Subway Stories 9: "Thanks, But I'm A Feminist"

I think we all know where this story's going. Johnny's standing on the 1 train, minding his own business, as always. The train stops at 50th Street and a rather mediocre-looking chick in her early twenties hops aboard. Fuck that—mediocre is far too generous. More like homely. Somehow, a nearby dude wearing a yarmulke felt otherwise. (Note how I didn't call it—in the words of Jon Stewart—a "Jew Beanie." *) He jumps out of his seat and insists she take it. What does she do? She responds coolly, "Thanks, but I'm a feminist."

Not quite the word that came to my mind.

Are you fucking kidding me, toots? First of all, you're not a feminist. You're an unattractive chick who "became" a feminist after your sophomore year at Wellesley when you caught your boyfriend from B.U. banging your hot roommate, Rachel. Secondly, if you had a body like Rachel you, too, would be banging guys left and right. Thirdly, you're a total bitch to call out Jew Beani--I mean, Yarmulke Boy like that in front of everyone on the train. A simple "no thanks" would've sufficed. No one was asking for your life story. Fourthly, I'm a bitch for taking the seat that was offered to you.
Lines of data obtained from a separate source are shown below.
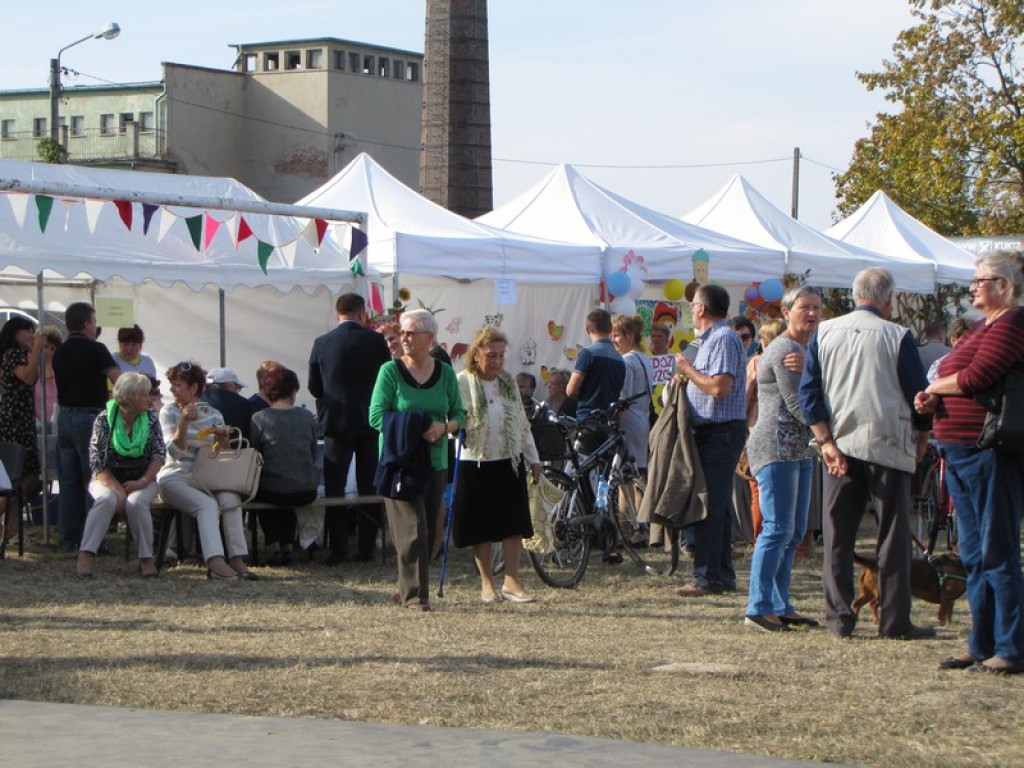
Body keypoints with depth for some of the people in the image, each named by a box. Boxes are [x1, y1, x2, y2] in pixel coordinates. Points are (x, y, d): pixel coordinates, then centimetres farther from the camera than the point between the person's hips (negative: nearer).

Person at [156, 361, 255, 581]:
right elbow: (175, 451, -9)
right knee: (208, 505, -32)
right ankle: (216, 562, -46)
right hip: (176, 478, -3)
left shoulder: (214, 415, 13)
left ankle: (237, 560, -33)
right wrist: (184, 421, -22)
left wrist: (223, 439, -6)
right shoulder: (169, 412, 4)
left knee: (231, 499, -29)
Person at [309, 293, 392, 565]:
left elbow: (314, 387, 4)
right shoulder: (376, 341, -5)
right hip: (370, 422, 0)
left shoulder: (321, 344, -3)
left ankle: (338, 550, 2)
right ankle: (366, 548, 10)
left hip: (336, 422, 0)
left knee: (335, 488, 5)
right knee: (370, 487, 9)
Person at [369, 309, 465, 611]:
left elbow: (459, 415, 9)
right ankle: (414, 594, -7)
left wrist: (443, 427, -14)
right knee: (412, 528, -11)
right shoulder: (390, 371, -4)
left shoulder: (445, 373, 7)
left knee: (429, 529, 9)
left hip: (435, 461, 4)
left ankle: (407, 587, 24)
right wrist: (412, 430, -20)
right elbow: (377, 416, -8)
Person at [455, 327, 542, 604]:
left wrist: (533, 459, 15)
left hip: (510, 462, 4)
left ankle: (512, 581, 7)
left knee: (514, 523, 0)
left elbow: (522, 422, 16)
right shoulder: (462, 383, -4)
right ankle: (486, 582, 13)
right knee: (481, 527, 2)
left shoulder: (509, 383, 11)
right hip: (475, 464, -4)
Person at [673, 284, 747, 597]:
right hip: (712, 432, 11)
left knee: (710, 506, -11)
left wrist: (688, 370, -14)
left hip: (720, 432, -11)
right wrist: (688, 376, 11)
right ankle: (723, 575, 19)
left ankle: (708, 578, -10)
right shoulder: (711, 339, 20)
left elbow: (720, 387, -25)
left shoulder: (723, 339, -14)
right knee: (717, 505, 13)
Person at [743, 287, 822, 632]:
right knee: (778, 529, -12)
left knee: (795, 532, 9)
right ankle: (759, 608, -10)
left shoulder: (806, 349, 21)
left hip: (800, 449, 10)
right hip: (777, 448, -10)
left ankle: (779, 606, 12)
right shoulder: (785, 350, -12)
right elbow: (797, 403, -16)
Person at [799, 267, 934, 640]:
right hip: (888, 446, -3)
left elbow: (808, 391, 0)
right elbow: (919, 394, -1)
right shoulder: (897, 337, -5)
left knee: (838, 535, 8)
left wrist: (826, 442, -2)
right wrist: (922, 439, 15)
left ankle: (839, 616, 6)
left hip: (839, 445, 3)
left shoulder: (823, 333, 4)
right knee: (893, 536, 3)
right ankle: (895, 620, 3)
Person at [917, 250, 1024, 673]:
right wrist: (933, 400, 0)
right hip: (960, 453, 10)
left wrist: (934, 387, -2)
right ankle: (982, 645, 16)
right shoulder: (981, 326, 21)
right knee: (974, 555, 11)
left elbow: (976, 377, -20)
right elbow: (958, 387, 22)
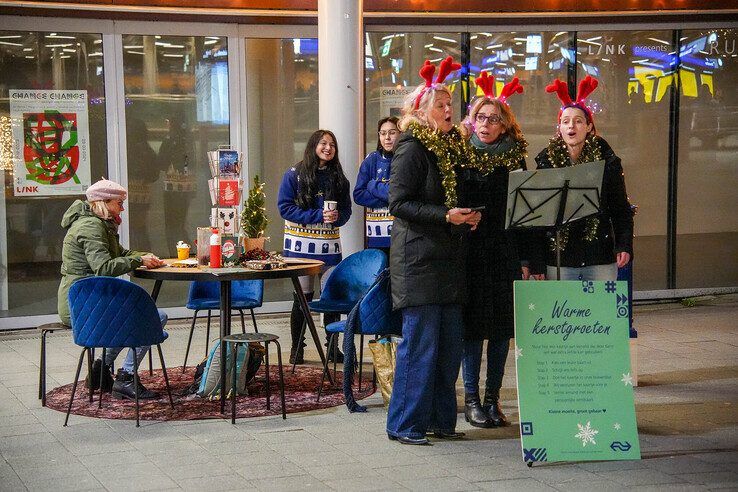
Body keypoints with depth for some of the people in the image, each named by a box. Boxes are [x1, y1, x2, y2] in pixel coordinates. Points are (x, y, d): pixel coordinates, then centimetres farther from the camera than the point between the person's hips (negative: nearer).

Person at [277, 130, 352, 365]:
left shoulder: (339, 178, 10)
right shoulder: (294, 175, -2)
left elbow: (346, 209, 14)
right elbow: (285, 207, -8)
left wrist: (337, 217, -10)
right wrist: (317, 216, -16)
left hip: (329, 245, 3)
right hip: (301, 245, -3)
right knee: (302, 297, 2)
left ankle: (332, 347, 13)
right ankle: (297, 348, 13)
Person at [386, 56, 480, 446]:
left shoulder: (451, 146, 17)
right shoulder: (412, 148, -9)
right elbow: (398, 203, -15)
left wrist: (469, 216, 6)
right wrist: (445, 216, -21)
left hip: (449, 259, 8)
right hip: (418, 259, -8)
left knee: (450, 344, 9)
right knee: (420, 343, -6)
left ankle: (439, 419, 19)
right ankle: (405, 424, 3)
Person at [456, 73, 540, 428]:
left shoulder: (515, 159, 7)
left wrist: (526, 259, 2)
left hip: (506, 255, 3)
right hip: (470, 252, -2)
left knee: (503, 326, 5)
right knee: (473, 325, 0)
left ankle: (493, 398, 15)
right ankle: (471, 400, 9)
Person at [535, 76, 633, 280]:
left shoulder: (607, 161, 3)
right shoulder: (547, 161, 4)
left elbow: (621, 208, 7)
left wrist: (624, 246, -3)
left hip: (600, 257, 0)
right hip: (558, 258, 0)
After all, Johnny ain't no feminist.

* If it sounds like I'm looking for a pat on the back...that's because I am. You might find this hard to believe, but Johnny once got thrown out of a Bar Mitzvah (Ravi Nessman, Temple Beth Tikvah, 4/26/86) for playing yarmulke frisbee—shit, could those things fly!—with a fellow disrespectful Gentile.